**Text for analysis**
Start of Block
It ought to retain the quality of your recordings (mp3? Did you do them already?). Do listen to your mp3 audio first - they're ok, right?
(If not, record as noted to wav files - 44.1,khz, 16-bit will do - cd quality.) -
Also, no idea how good your recordings are.
Post a 10 second clip captured as a Wav file format 44.1khz, 16bit.
You may need to reduce common tape background noise.
https://manual.audacityteam.org/man/noise_reduction.html
Even use a more advanced correction tool. E.g.
https://www.izotope.com/en/products/rx.html -
As others have said, if possible, record as a wave file and keep it that way until the final conversion.
There shouldn't be a need to convert the MP3 audio though. MP3 can be stored in an MP4 container.
https://www.coolutils.com/Formats/MP4
If the program you're using is re-encoding the MP3 audio to another format, use a different one.
If you're recording directly to MP3 and need to edit the audio, try Mp3DirectCut. It can losslessly edit MP3 and AAC audio, and for MP3 it can also adjust the volume and apply fade-ins and fade-outs, without having to re-encode it. -
Quite similar to what I did...
End of Block
**Information provided**
Start of Block
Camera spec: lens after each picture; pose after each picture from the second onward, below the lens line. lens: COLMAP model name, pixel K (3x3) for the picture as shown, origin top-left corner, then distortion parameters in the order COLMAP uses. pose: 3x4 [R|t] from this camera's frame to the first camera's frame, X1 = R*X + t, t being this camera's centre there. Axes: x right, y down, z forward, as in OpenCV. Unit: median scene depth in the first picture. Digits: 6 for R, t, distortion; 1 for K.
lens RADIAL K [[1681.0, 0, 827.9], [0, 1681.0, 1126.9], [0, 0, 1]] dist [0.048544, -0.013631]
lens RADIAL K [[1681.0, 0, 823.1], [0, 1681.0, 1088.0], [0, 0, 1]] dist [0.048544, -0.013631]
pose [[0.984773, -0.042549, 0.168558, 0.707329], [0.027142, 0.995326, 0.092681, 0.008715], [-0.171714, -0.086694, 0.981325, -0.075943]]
End of Block
Start of Block
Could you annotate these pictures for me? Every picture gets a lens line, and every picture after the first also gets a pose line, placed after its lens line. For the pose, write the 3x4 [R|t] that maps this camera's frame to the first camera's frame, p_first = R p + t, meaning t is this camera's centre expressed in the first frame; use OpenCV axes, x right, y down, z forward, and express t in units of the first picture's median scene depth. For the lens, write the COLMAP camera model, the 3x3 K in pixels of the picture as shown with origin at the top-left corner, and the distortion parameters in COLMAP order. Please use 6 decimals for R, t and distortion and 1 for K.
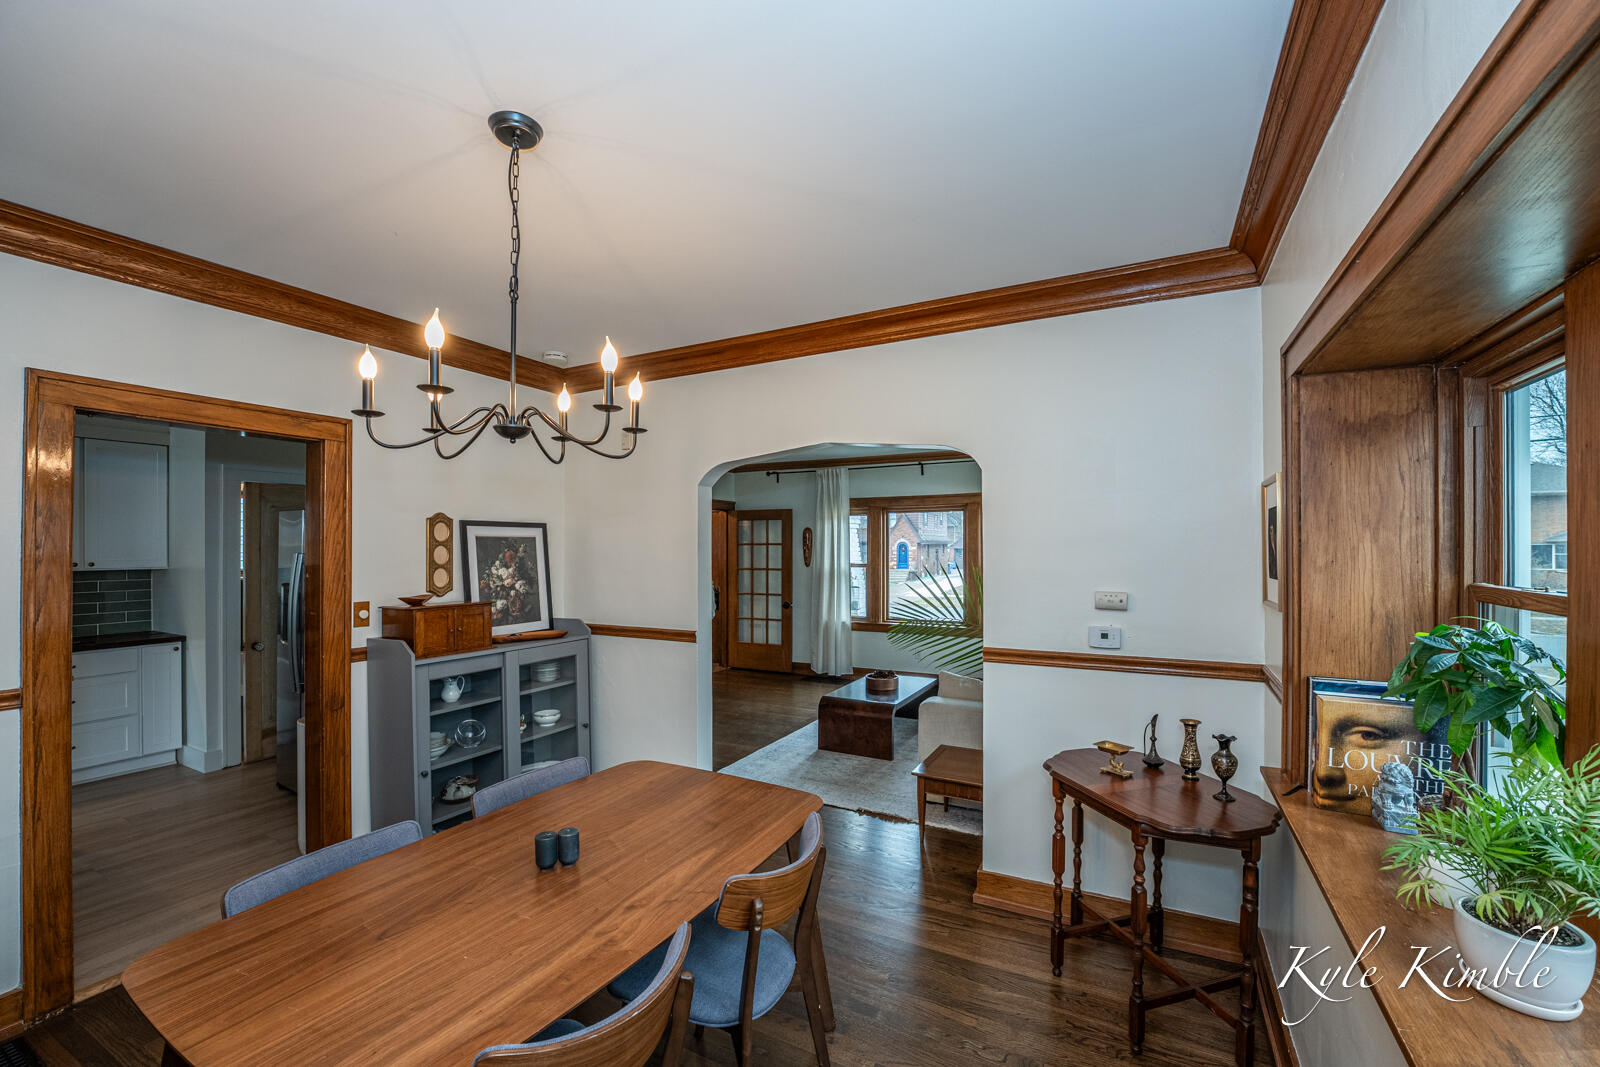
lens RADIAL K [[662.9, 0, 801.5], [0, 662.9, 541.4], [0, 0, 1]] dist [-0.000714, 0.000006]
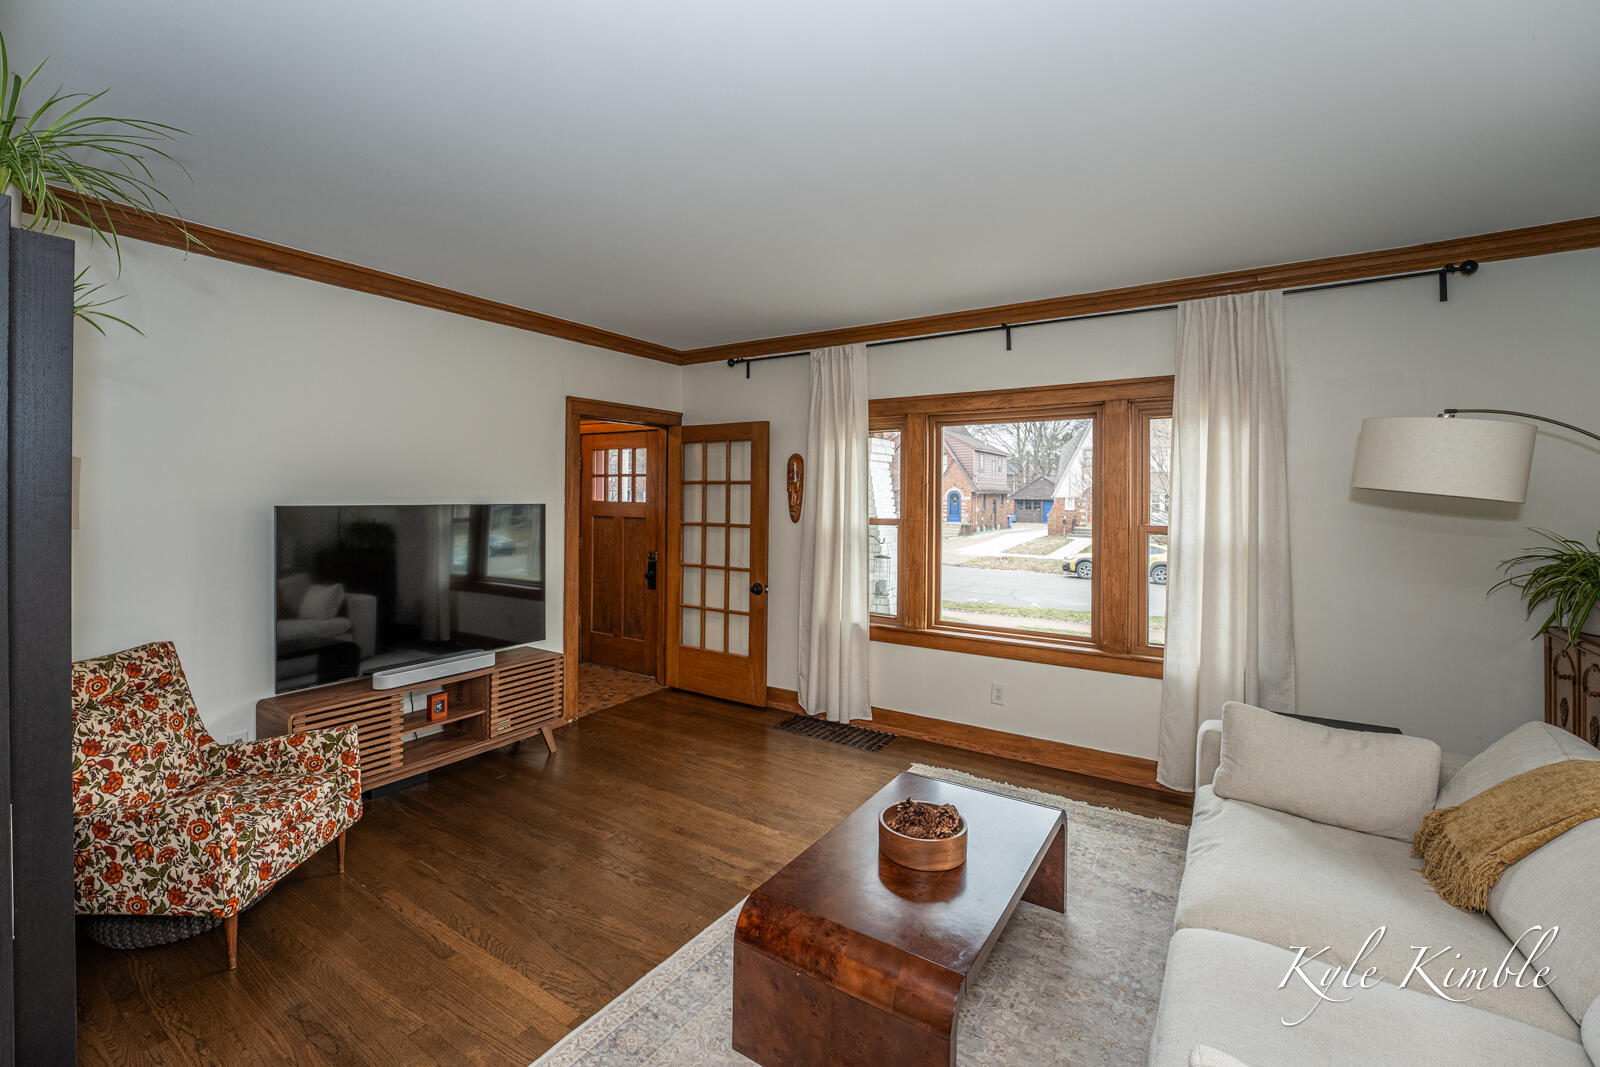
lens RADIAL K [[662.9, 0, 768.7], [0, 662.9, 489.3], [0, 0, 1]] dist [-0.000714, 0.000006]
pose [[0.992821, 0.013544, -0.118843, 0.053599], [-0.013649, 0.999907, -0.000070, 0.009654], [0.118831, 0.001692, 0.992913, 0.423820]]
End of Block
**Task requirements**
A) List every web address that appears in the audio recording advice.
B) Write out the passage of the audio recording advice between "It ought to" and "correction tool. E.g.", inclusive.

**Exercise responses**
A)
https://manual.audacityteam.org/man/noise_reduction.html
https://www.izotope.com/en/products/rx.html
https://www.coolutils.com/Formats/MP4

B)
It ought to retain the quality of your recordings (mp3? Did you do them already?). Do listen to your mp3 audio first - they're ok, right?
(If not, record as noted to wav files - 44.1,khz, 16-bit will do - cd quality.) -
Also, no idea how good your recordings are.
Post a 10 second clip captured as a Wav file format 44.1khz, 16bit.
You may need to reduce common tape background noise.
https://manual.audacityteam.org/man/noise_reduction.html
Even use a more advanced correction tool. E.g.